§ Given exercise
Copy out the lines word for word, starting with the first one and ending with the line that contains "title 5 filosofi in C (I) [82, 0, 1571, 186]".

§ Supplied data

┄┄┄┄┄┄

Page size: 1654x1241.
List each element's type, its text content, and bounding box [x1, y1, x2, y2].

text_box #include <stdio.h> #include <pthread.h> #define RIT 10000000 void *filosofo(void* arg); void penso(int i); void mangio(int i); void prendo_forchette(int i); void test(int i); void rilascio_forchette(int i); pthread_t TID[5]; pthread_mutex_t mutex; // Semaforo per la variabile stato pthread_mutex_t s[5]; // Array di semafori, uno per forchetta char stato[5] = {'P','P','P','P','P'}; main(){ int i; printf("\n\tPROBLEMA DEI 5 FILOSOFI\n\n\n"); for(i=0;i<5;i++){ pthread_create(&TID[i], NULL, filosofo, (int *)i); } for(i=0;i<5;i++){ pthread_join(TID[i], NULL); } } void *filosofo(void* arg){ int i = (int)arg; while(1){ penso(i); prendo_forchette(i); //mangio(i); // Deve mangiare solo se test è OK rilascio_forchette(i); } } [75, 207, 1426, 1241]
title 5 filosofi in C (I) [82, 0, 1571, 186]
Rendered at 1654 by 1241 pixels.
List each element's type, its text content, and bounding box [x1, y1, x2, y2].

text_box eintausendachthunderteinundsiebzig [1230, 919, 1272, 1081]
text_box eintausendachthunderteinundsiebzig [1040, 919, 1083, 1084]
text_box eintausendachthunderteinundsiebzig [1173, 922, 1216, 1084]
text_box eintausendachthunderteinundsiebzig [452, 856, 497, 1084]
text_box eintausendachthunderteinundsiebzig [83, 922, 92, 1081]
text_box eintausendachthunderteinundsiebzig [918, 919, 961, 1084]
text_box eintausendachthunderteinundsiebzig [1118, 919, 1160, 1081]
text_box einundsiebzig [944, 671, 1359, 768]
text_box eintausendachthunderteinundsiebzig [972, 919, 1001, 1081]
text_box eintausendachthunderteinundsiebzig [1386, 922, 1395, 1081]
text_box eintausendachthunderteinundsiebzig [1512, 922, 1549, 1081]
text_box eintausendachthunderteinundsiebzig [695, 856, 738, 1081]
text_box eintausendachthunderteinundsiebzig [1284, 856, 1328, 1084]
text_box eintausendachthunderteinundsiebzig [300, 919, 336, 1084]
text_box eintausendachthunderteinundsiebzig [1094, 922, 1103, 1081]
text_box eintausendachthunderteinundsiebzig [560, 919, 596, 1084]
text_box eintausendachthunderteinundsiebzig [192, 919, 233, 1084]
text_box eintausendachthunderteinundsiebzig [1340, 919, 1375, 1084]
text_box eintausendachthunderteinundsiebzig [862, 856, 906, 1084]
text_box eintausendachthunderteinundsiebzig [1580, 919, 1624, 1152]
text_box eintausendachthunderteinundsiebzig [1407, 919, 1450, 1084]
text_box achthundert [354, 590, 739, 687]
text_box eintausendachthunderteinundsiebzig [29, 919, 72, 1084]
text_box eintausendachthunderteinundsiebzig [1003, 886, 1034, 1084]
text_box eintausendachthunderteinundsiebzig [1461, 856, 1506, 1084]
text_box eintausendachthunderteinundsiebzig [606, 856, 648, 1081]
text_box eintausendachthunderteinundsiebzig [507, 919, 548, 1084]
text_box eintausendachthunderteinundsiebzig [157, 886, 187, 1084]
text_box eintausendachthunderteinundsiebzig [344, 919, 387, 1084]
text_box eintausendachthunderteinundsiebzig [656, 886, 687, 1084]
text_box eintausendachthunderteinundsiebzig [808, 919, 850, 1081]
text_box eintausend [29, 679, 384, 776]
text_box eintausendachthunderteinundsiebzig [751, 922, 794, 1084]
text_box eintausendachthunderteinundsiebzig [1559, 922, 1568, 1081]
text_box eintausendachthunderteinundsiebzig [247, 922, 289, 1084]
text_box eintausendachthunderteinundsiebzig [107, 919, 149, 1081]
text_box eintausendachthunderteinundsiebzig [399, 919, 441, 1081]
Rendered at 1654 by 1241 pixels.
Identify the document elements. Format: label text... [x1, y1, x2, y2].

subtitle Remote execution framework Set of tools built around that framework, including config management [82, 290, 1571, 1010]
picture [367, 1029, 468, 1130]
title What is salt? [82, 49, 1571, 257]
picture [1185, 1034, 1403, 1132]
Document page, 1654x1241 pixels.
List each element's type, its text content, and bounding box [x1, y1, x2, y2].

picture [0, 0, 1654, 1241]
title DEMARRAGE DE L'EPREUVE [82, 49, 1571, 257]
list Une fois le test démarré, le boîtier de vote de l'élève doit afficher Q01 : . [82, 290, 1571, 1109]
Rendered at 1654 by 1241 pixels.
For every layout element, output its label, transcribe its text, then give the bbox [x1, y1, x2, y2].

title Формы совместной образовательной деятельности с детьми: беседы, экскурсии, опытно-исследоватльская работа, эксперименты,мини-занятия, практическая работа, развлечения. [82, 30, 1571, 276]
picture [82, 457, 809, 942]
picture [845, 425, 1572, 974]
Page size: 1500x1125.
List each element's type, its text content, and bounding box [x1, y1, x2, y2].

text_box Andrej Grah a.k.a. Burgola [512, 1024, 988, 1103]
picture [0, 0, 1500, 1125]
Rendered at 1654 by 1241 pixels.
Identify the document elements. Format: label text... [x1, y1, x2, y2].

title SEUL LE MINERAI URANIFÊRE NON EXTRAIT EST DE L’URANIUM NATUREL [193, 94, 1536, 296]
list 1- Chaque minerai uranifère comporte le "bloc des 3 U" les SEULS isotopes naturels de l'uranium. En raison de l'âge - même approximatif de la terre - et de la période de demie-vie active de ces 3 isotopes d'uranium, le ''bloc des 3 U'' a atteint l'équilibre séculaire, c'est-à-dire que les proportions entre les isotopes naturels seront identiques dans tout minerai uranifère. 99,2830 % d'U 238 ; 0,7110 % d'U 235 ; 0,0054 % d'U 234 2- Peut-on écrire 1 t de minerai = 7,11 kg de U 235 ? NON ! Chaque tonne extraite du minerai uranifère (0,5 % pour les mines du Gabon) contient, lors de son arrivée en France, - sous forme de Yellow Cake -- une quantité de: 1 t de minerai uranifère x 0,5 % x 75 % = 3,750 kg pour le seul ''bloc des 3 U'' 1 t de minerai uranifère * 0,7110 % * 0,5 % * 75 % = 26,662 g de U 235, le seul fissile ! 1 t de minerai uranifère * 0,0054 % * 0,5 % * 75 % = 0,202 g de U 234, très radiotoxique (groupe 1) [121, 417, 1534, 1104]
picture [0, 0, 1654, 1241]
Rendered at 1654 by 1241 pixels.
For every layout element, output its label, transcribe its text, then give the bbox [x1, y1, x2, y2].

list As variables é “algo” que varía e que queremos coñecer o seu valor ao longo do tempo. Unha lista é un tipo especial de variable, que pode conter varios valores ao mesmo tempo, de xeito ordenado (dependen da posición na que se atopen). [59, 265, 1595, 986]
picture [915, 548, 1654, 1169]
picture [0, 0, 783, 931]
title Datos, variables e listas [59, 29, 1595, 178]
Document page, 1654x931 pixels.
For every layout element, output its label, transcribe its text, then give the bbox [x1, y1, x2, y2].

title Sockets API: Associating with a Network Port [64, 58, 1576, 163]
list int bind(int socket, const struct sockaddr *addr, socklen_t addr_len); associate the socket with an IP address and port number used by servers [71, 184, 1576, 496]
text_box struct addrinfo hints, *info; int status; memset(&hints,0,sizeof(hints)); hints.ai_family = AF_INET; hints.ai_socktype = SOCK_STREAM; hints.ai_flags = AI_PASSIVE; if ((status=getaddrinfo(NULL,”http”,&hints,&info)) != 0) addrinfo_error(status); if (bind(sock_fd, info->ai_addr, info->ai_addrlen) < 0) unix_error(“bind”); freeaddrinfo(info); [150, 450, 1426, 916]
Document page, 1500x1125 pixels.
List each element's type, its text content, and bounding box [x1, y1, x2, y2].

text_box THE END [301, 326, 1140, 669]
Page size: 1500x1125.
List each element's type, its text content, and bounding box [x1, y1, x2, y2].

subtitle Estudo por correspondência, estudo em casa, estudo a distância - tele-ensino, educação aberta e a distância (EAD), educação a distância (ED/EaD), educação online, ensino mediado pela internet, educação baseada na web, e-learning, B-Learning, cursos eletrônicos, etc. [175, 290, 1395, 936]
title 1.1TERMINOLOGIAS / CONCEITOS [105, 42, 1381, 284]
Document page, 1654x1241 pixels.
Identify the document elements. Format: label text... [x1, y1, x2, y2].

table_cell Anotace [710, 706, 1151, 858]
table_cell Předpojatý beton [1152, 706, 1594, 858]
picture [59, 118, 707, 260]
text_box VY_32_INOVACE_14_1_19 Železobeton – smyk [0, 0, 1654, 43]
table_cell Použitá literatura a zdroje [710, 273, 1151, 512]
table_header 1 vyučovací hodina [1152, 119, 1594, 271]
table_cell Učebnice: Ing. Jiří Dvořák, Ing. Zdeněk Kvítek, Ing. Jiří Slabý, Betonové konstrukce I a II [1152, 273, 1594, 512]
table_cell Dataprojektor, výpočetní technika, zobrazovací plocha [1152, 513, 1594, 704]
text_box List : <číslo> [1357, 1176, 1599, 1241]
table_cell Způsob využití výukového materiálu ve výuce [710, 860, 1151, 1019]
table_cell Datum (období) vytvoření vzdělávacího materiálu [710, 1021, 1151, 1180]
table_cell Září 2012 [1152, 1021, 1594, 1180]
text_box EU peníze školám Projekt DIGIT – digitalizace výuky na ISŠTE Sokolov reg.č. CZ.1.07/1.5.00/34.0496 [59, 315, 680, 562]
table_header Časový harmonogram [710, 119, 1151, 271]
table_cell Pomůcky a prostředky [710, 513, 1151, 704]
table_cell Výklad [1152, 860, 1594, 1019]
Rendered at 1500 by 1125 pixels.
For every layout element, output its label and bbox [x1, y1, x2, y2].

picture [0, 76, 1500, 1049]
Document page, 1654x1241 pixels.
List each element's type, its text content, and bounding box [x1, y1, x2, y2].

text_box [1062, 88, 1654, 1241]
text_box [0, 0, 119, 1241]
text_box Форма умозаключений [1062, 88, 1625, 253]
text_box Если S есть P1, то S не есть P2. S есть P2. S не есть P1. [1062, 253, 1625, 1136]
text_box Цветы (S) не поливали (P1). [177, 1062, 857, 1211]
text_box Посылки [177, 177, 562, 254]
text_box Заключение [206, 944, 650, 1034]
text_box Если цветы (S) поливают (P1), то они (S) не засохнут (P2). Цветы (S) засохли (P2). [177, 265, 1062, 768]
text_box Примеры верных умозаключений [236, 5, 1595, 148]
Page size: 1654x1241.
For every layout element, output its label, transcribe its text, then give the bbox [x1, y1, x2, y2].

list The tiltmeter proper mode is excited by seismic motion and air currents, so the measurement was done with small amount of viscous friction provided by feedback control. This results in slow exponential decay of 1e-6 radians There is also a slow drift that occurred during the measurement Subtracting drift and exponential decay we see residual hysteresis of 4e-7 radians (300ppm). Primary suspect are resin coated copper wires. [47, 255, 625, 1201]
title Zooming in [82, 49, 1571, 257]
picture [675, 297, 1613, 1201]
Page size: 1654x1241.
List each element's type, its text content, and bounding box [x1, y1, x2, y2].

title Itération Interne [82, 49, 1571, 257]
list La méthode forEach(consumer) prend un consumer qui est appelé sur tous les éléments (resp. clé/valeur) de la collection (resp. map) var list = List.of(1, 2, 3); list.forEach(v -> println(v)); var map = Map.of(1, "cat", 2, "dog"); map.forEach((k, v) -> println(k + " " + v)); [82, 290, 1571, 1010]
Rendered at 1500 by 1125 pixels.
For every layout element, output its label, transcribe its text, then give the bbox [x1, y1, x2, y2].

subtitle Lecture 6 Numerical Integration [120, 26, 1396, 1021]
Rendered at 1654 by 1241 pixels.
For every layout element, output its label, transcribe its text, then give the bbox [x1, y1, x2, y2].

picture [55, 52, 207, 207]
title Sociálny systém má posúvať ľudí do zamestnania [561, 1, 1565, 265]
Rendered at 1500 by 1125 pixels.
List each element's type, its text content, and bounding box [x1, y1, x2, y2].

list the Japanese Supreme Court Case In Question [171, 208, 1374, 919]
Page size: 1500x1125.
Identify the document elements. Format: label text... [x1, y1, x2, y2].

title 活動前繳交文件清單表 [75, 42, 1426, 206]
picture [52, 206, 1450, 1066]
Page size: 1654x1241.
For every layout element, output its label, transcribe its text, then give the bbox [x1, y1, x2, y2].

┄┄┄┄┄┄

§ Answer to the exercise
Page size: 1654x1241.
List each element's type, its text content, and bounding box [x1, y1, x2, y2].

text_box #include <stdio.h> #include <pthread.h> #define RIT 10000000 void *filosofo(void* arg); void penso(int i); void mangio(int i); void prendo_forchette(int i); void test(int i); void rilascio_forchette(int i); pthread_t TID[5]; pthread_mutex_t mutex; // Semaforo per la variabile stato pthread_mutex_t s[5]; // Array di semafori, uno per forchetta char stato[5] = {'P','P','P','P','P'}; main(){ int i; printf("\n\tPROBLEMA DEI 5 FILOSOFI\n\n\n"); for(i=0;i<5;i++){ pthread_create(&TID[i], NULL, filosofo, (int *)i); } for(i=0;i<5;i++){ pthread_join(TID[i], NULL); } } void *filosofo(void* arg){ int i = (int)arg; while(1){ penso(i); prendo_forchette(i); //mangio(i); // Deve mangiare solo se test è OK rilascio_forchette(i); } } [75, 207, 1426, 1241]
title 5 filosofi in C (I) [82, 0, 1571, 186]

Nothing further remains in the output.